MUMBAI: Jaguar Land Rover’s owner Tata Motors Ltd fell to the lowest level in more than six years in Mumbai trading after the luxury carmaker said it was shuttering production because of weak demand in China.
Production at Solihull plant in the UK will be stopped for two weeks in October, the company said after sales in China declined 46% last month. Demand in the world’s biggest auto market dropped because of uncertainty resulting from import duty changes and continued trade tensions, the automaker said in an emailed statement Monday.

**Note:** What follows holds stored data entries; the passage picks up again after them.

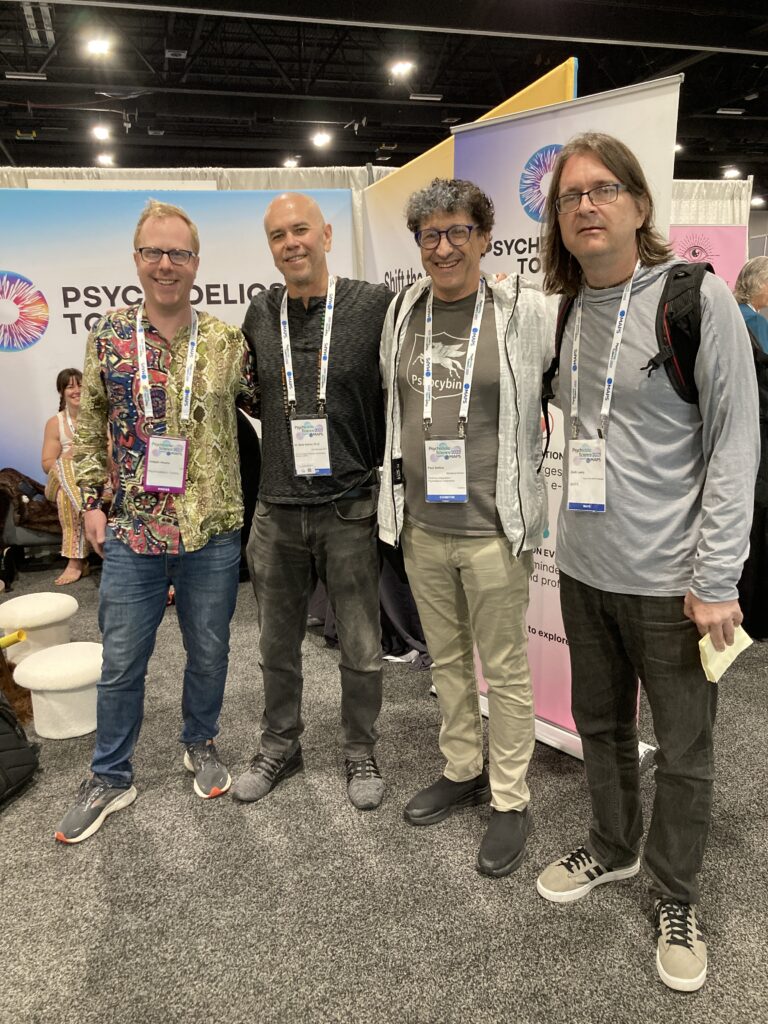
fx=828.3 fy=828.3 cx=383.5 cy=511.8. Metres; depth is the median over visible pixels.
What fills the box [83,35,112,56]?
ceiling light
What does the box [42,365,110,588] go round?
woman
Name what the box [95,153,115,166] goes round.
ceiling light
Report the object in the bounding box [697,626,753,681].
paper
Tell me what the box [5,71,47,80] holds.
ceiling light
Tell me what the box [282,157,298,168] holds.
ceiling light
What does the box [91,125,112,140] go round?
ceiling light
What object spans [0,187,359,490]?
backdrop banner
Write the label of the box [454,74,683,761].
roll-up banner
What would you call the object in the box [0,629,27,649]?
tube
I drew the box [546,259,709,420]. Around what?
backpack
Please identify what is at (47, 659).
stool
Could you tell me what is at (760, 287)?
person
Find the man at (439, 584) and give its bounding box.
[378,176,553,882]
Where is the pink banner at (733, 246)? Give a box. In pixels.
[667,223,747,294]
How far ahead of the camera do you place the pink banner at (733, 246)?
6.61 m
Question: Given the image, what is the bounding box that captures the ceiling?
[0,0,767,186]
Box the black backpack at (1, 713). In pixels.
[0,695,40,809]
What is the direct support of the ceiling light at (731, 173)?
attached to the ceiling
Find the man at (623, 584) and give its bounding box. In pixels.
[534,131,759,992]
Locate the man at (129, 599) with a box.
[58,202,254,843]
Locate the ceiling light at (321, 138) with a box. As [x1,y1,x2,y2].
[311,130,331,147]
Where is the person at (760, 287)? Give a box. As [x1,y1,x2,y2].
[733,255,767,356]
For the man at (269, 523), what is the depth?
2.40 m
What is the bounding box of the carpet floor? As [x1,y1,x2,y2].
[0,558,767,1023]
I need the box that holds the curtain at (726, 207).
[669,180,753,225]
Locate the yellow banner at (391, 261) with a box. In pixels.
[361,61,576,293]
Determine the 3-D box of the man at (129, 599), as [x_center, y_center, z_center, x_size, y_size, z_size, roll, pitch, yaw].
[-0.659,-0.020,2.485,0.555,1.705,0.634,-4,14,-14]
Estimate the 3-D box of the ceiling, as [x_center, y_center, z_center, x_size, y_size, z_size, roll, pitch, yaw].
[0.637,-4.548,7.103,17.815,0.192,15.397,-4,14,-14]
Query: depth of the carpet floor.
2.08 m
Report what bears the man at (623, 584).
on the carpet floor
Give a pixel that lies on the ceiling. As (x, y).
(437, 117)
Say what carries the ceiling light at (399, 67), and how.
attached to the ceiling
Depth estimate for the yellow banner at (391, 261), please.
3.85 m
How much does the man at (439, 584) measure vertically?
1.737 m
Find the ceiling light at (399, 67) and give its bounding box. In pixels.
[389,58,414,78]
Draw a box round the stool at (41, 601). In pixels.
[0,591,77,665]
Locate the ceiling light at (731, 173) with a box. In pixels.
[721,166,740,178]
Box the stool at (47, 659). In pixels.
[11,642,103,739]
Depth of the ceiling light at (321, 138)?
10.78 m
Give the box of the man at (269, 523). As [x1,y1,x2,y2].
[233,190,391,811]
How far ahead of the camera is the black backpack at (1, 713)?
2.48 m
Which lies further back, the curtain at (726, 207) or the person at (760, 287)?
the curtain at (726, 207)
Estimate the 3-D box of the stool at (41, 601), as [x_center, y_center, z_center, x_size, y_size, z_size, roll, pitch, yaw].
[-1.483,0.491,3.527,0.337,0.267,0.337,11,18,41]

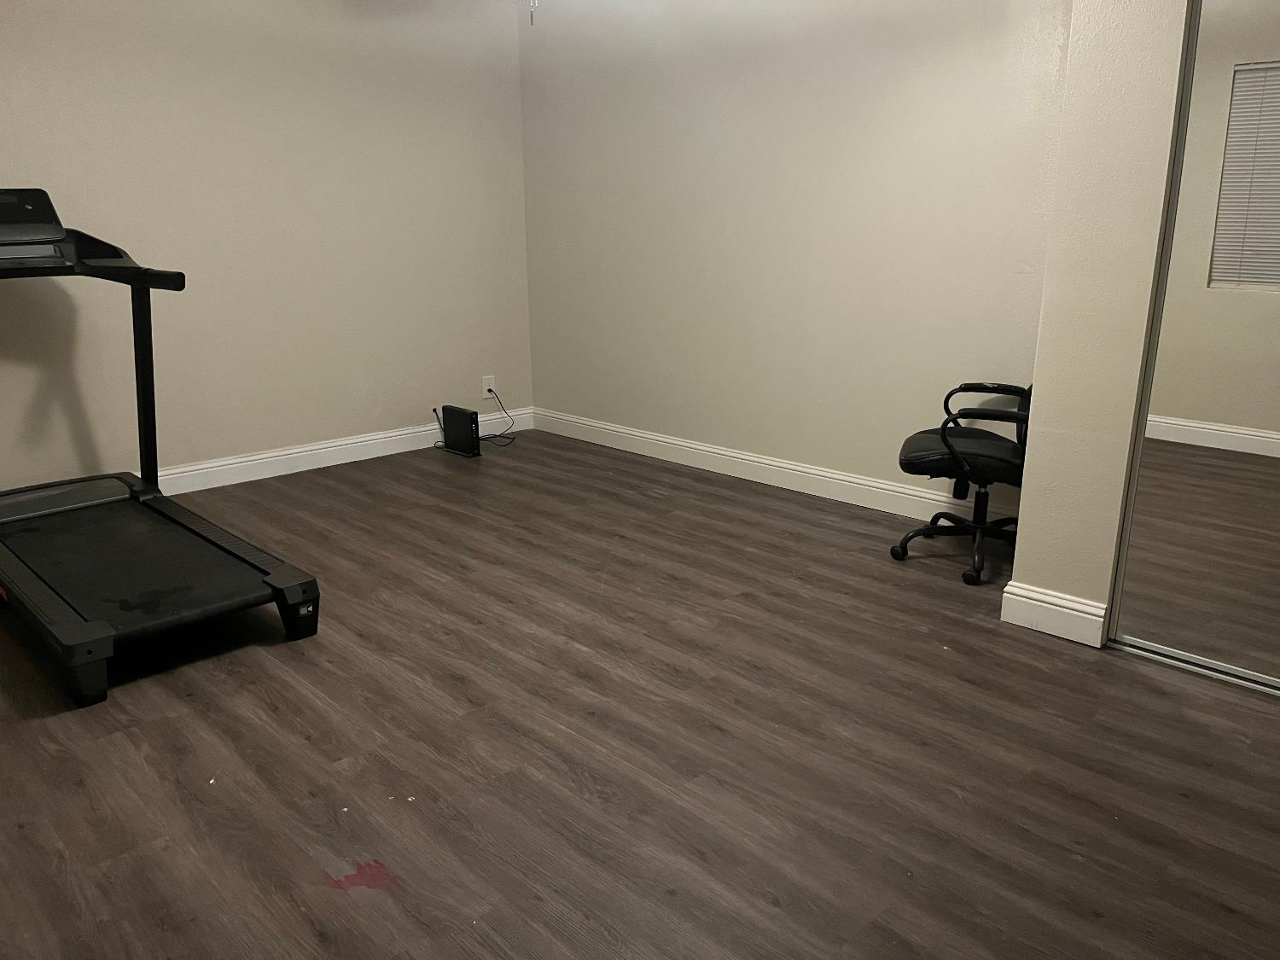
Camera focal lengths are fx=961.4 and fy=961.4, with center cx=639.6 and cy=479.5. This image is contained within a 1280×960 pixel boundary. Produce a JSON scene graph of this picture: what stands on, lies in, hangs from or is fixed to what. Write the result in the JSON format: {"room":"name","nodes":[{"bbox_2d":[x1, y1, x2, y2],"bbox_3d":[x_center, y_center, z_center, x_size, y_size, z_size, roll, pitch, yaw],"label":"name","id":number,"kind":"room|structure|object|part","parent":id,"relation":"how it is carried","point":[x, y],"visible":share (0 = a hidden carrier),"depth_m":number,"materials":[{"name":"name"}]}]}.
{"room":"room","nodes":[
{"label":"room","id":0,"kind":"room"},
{"bbox_2d":[0,0,534,491],"bbox_3d":[-2.103,-1.159,4.283,4.107,2.473,0.135,-15,21,-43],"label":"left wall","id":1,"kind":"structure","parent":0,"point":[480,363],"depth_m":4.52,"materials":[{"name":"beige paint"}]},
{"bbox_2d":[153,406,528,494],"bbox_3d":[-2.246,0.037,4.356,4.360,0.125,0.018,-15,21,-43],"label":"baseboard","id":2,"kind":"structure","parent":1,"relation":"attached to","point":[221,463],"depth_m":4.91,"materials":[{"name":"white paint"}]},
{"bbox_2d":[481,375,496,397],"bbox_3d":[-0.875,-0.541,5.564,0.074,0.117,0.011,-15,21,-43],"label":"wall socket","id":3,"kind":"object","parent":1,"relation":"attached to","point":[485,386],"visible":0.85,"depth_m":5.56,"materials":[{"name":"white plastic"}]},
{"bbox_2d":[476,389,517,448],"bbox_3d":[-0.847,-0.359,5.500,0.279,0.262,0.292,-15,21,-43],"label":"power cord","id":4,"kind":"object","parent":3,"relation":"attached to","point":[488,391],"visible":0.87,"depth_m":5.54,"materials":[{"name":"black plastic"}]},
{"bbox_2d":[0,428,1279,959],"bbox_3d":[-0.150,0.612,2.664,4.226,0.101,5.715,-15,21,-43],"label":"floor","id":5,"kind":"structure","parent":0,"point":[950,794],"depth_m":2.30,"materials":[{"name":"brown wood"}]},
{"bbox_2d":[0,187,321,711],"bbox_3d":[-1.864,-0.267,3.160,0.842,1.325,1.777,-15,21,-43],"label":"treadmill","id":6,"kind":"object","parent":5,"relation":"on","point":[78,636],"visible":0.99,"depth_m":3.09,"materials":[{"name":"black plastic"}]},
{"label":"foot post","id":7,"kind":"part","parent":6,"relation":"part of","materials":[{"name":"black"}]},
{"bbox_2d":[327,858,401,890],"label":"red stain","id":8,"kind":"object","parent":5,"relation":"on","point":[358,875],"visible":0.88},
{"bbox_2d":[439,404,481,457],"bbox_3d":[-0.969,-0.267,5.202,0.082,0.245,0.273,-15,21,-43],"label":"modem","id":9,"kind":"object","parent":5,"relation":"on","point":[459,412],"visible":0.99,"depth_m":5.16,"materials":[{"name":"black plastic"}]},
{"bbox_2d":[889,379,1032,585],"bbox_3d":[1.275,-0.142,3.467,0.662,0.904,0.655,-15,21,-43],"label":"office chair","id":10,"kind":"object","parent":5,"relation":"on","point":[921,456],"visible":0.7,"depth_m":3.40,"materials":[{"name":"black leather"}]},
{"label":"chair base","id":11,"kind":"part","parent":10,"relation":"part of","materials":[{"name":"black metal"}]},
{"bbox_3d":[1.177,-0.121,3.476,0.474,0.094,0.484,8,17,26],"label":"seat","id":12,"kind":"part","parent":10,"relation":"part of","materials":[{"name":"black leather"}]},
{"bbox_3d":[1.255,-0.231,3.459,0.420,0.313,0.457,-15,21,-43],"label":"armrest","id":13,"kind":"part","parent":10,"relation":"part of","materials":[{"name":"black plastic"}]},
{"bbox_2d":[1108,637,1279,696],"bbox_3d":[1.941,0.616,2.380,0.084,0.017,1.459,-15,21,-43],"label":"closet door track","id":14,"kind":"object","parent":5,"relation":"on","point":[1151,654],"visible":0.8,"depth_m":2.70,"materials":[{"name":"silver metal"}]},
{"bbox_2d":[517,0,1069,517],"bbox_3d":[0.620,-1.207,4.379,0.142,2.490,3.588,-15,21,-43],"label":"right wall","id":15,"kind":"structure","parent":0,"point":[883,66],"depth_m":4.23,"materials":[{"name":"paint"}]},
{"bbox_2d":[530,407,1018,529],"bbox_3d":[0.530,-0.067,4.683,0.017,0.128,3.384,-15,21,-43],"label":"baseboard","id":16,"kind":"structure","parent":15,"relation":"attached to","point":[894,487],"depth_m":4.57,"materials":[{"name":"white paint"}]},
{"bbox_2d":[1009,0,1192,645],"bbox_3d":[2.225,-0.568,2.092,0.571,2.468,2.472,-15,21,-43],"label":"closet wall","id":17,"kind":"structure","parent":0,"point":[1019,576],"depth_m":2.68,"materials":[{"name":"paint"}]},
{"bbox_2d":[1000,580,1109,648],"bbox_3d":[1.259,0.408,2.934,0.019,0.129,0.287,-15,21,-43],"label":"baseboard","id":18,"kind":"structure","parent":17,"relation":"attached to","point":[1072,611],"depth_m":2.92,"materials":[{"name":"white paint"}]},
{"bbox_2d":[1109,0,1279,691],"bbox_3d":[1.780,-0.394,2.246,0.050,2.007,1.074,-15,21,-43],"label":"mirrored closet door","id":19,"kind":"structure","parent":17,"relation":"in","point":[1228,418],"depth_m":2.54,"materials":[{"name":"mirror"}]},
{"label":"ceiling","id":20,"kind":"structure","parent":0},
{"bbox_2d":[528,0,536,24],"bbox_3d":[-0.324,-1.722,2.928,1.123,0.605,1.164,-15,21,-43],"label":"pull chain","id":21,"kind":"object","parent":20,"relation":"hanging from","point":[531,20],"visible":0.96,"depth_m":3.03,"materials":[{"name":"metal"}]}
]}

Performance of the marque brands is critical for Tata, which gets more than three-fourths of its revenue from the U.K. units it bought from Ford Motor Co. about a decade back. Chinese vehicle sales have been tumbling for carmakers including General Motors Co. as slowing economic growth, a weakening currency and losses in the stock market add to the woes from a tit-for-tat trade dispute with the U.S.
Shares of Tata Motors slumped 14.7% to 181.25 rupees at 12.20pm in Mumbai, the lowest intraday level since January 2012. Analysts are still optimistic about the company, with 29 of 41 analysts tracked by Bloomberg having a buy rating on the stock.
“JLR is the real backbone of Tata Motors in terms of profitability,” said Deepesh Rathore, London-based director at Emerging Markets Automotive Advisors. “Any slide of JLR fortunes will adversely impact Tata Motors.”
Jaguar Land Rover’s weak performance in China comes as the company braces for the possibility of a hard Brexit. Last month, Jaguar Land Rover Chief Executive Officer Ralf Speth warned Prime Minister Theresa May that a bad Brexit deal could put tens of thousands of jobs at risk and cost the company more than 1.2 billion pounds a year (US$1.6 billion).